**Work instruction**
Give all of the records again. Match them exactly.

Saved entries
* * *
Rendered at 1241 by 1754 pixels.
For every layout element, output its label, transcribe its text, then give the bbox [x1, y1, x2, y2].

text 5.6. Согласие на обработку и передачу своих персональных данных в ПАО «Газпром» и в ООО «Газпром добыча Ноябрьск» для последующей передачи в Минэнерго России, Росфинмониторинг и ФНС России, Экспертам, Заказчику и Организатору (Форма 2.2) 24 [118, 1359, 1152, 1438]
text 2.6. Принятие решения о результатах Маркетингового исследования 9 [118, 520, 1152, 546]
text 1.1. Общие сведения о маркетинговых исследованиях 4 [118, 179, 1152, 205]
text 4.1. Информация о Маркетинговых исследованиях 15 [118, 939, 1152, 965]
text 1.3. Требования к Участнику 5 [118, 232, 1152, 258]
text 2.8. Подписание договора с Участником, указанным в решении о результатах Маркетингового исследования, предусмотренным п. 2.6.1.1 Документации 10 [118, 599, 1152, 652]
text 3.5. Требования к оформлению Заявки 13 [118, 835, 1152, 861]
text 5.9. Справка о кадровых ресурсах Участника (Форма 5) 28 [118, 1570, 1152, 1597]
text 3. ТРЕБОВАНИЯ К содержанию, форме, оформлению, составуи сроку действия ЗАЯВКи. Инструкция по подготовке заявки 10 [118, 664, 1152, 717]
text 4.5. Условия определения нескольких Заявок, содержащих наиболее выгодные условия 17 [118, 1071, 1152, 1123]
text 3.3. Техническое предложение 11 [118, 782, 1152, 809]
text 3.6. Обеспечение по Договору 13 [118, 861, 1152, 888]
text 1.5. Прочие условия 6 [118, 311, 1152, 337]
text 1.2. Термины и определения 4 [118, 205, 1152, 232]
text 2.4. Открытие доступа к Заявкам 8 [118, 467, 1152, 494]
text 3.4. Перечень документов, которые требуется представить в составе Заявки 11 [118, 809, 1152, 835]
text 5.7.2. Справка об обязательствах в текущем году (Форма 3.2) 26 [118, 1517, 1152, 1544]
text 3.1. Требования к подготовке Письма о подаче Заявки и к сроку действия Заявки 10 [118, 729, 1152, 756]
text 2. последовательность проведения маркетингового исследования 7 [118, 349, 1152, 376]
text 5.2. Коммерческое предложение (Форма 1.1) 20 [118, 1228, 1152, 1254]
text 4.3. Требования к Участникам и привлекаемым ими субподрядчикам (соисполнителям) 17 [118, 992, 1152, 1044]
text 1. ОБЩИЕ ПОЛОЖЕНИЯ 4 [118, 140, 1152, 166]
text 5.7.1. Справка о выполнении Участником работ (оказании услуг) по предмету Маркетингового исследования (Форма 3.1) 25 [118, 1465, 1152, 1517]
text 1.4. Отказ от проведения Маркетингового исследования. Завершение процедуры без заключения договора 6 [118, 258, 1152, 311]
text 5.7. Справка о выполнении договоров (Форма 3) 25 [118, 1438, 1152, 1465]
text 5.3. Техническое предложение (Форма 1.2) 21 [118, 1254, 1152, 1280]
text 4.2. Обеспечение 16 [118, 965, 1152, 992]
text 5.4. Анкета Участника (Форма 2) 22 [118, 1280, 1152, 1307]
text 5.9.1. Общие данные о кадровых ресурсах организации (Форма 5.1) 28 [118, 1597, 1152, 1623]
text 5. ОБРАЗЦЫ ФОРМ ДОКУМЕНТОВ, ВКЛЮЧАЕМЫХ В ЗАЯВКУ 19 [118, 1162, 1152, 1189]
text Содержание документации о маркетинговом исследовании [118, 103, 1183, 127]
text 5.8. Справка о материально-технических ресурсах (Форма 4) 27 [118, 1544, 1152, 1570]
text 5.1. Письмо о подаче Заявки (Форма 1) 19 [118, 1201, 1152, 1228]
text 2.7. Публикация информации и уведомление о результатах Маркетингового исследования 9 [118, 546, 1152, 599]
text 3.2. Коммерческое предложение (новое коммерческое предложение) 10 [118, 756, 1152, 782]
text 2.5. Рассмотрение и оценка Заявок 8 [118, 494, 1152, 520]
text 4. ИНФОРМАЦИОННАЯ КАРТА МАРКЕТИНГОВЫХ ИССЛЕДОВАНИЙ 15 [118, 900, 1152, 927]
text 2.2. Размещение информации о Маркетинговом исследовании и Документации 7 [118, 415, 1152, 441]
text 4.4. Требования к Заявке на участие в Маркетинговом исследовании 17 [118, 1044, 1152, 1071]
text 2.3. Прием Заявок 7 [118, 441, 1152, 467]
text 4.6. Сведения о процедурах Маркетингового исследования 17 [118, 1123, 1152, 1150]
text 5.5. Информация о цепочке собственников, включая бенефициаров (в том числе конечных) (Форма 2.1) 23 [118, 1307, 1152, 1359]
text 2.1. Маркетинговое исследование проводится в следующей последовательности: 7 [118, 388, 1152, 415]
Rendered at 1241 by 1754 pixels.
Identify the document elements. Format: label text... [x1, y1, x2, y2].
* * *
**Task response**
Rendered at 1241 by 1754 pixels.
For every layout element, output its label, transcribe its text, then give the bbox [x1, y1, x2, y2].

text 5.6. Согласие на обработку и передачу своих персональных данных в ПАО «Газпром» и в ООО «Газпром добыча Ноябрьск» для последующей передачи в Минэнерго России, Росфинмониторинг и ФНС России, Экспертам, Заказчику и Организатору (Форма 2.2) 24 [118, 1359, 1152, 1438]
text 2.6. Принятие решения о результатах Маркетингового исследования 9 [118, 520, 1152, 546]
text 1.1. Общие сведения о маркетинговых исследованиях 4 [118, 179, 1152, 205]
text 4.1. Информация о Маркетинговых исследованиях 15 [118, 939, 1152, 965]
text 1.3. Требования к Участнику 5 [118, 232, 1152, 258]
text 2.8. Подписание договора с Участником, указанным в решении о результатах Маркетингового исследования, предусмотренным п. 2.6.1.1 Документации 10 [118, 599, 1152, 652]
text 3.5. Требования к оформлению Заявки 13 [118, 835, 1152, 861]
text 5.9. Справка о кадровых ресурсах Участника (Форма 5) 28 [118, 1570, 1152, 1597]
text 3. ТРЕБОВАНИЯ К содержанию, форме, оформлению, составуи сроку действия ЗАЯВКи. Инструкция по подготовке заявки 10 [118, 664, 1152, 717]
text 4.5. Условия определения нескольких Заявок, содержащих наиболее выгодные условия 17 [118, 1071, 1152, 1123]
text 3.3. Техническое предложение 11 [118, 782, 1152, 809]
text 3.6. Обеспечение по Договору 13 [118, 861, 1152, 888]
text 1.5. Прочие условия 6 [118, 311, 1152, 337]
text 1.2. Термины и определения 4 [118, 205, 1152, 232]
text 2.4. Открытие доступа к Заявкам 8 [118, 467, 1152, 494]
text 3.4. Перечень документов, которые требуется представить в составе Заявки 11 [118, 809, 1152, 835]
text 5.7.2. Справка об обязательствах в текущем году (Форма 3.2) 26 [118, 1517, 1152, 1544]
text 3.1. Требования к подготовке Письма о подаче Заявки и к сроку действия Заявки 10 [118, 729, 1152, 756]
text 2. последовательность проведения маркетингового исследования 7 [118, 349, 1152, 376]
text 5.2. Коммерческое предложение (Форма 1.1) 20 [118, 1228, 1152, 1254]
text 4.3. Требования к Участникам и привлекаемым ими субподрядчикам (соисполнителям) 17 [118, 992, 1152, 1044]
text 1. ОБЩИЕ ПОЛОЖЕНИЯ 4 [118, 140, 1152, 166]
text 5.7.1. Справка о выполнении Участником работ (оказании услуг) по предмету Маркетингового исследования (Форма 3.1) 25 [118, 1465, 1152, 1517]
text 1.4. Отказ от проведения Маркетингового исследования. Завершение процедуры без заключения договора 6 [118, 258, 1152, 311]
text 5.7. Справка о выполнении договоров (Форма 3) 25 [118, 1438, 1152, 1465]
text 5.3. Техническое предложение (Форма 1.2) 21 [118, 1254, 1152, 1280]
text 4.2. Обеспечение 16 [118, 965, 1152, 992]
text 5.4. Анкета Участника (Форма 2) 22 [118, 1280, 1152, 1307]
text 5.9.1. Общие данные о кадровых ресурсах организации (Форма 5.1) 28 [118, 1597, 1152, 1623]
text 5. ОБРАЗЦЫ ФОРМ ДОКУМЕНТОВ, ВКЛЮЧАЕМЫХ В ЗАЯВКУ 19 [118, 1162, 1152, 1189]
text Содержание документации о маркетинговом исследовании [118, 103, 1183, 127]
text 5.8. Справка о материально-технических ресурсах (Форма 4) 27 [118, 1544, 1152, 1570]
text 5.1. Письмо о подаче Заявки (Форма 1) 19 [118, 1201, 1152, 1228]
text 2.7. Публикация информации и уведомление о результатах Маркетингового исследования 9 [118, 546, 1152, 599]
text 3.2. Коммерческое предложение (новое коммерческое предложение) 10 [118, 756, 1152, 782]
text 2.5. Рассмотрение и оценка Заявок 8 [118, 494, 1152, 520]
text 4. ИНФОРМАЦИОННАЯ КАРТА МАРКЕТИНГОВЫХ ИССЛЕДОВАНИЙ 15 [118, 900, 1152, 927]
text 2.2. Размещение информации о Маркетинговом исследовании и Документации 7 [118, 415, 1152, 441]
text 4.4. Требования к Заявке на участие в Маркетинговом исследовании 17 [118, 1044, 1152, 1071]
text 2.3. Прием Заявок 7 [118, 441, 1152, 467]
text 4.6. Сведения о процедурах Маркетингового исследования 17 [118, 1123, 1152, 1150]
text 5.5. Информация о цепочке собственников, включая бенефициаров (в том числе конечных) (Форма 2.1) 23 [118, 1307, 1152, 1359]
text 2.1. Маркетинговое исследование проводится в следующей последовательности: 7 [118, 388, 1152, 415]
Rendered at 1241 by 1754 pixels.
Identify the document elements. Format: label text... [x1, y1, x2, y2].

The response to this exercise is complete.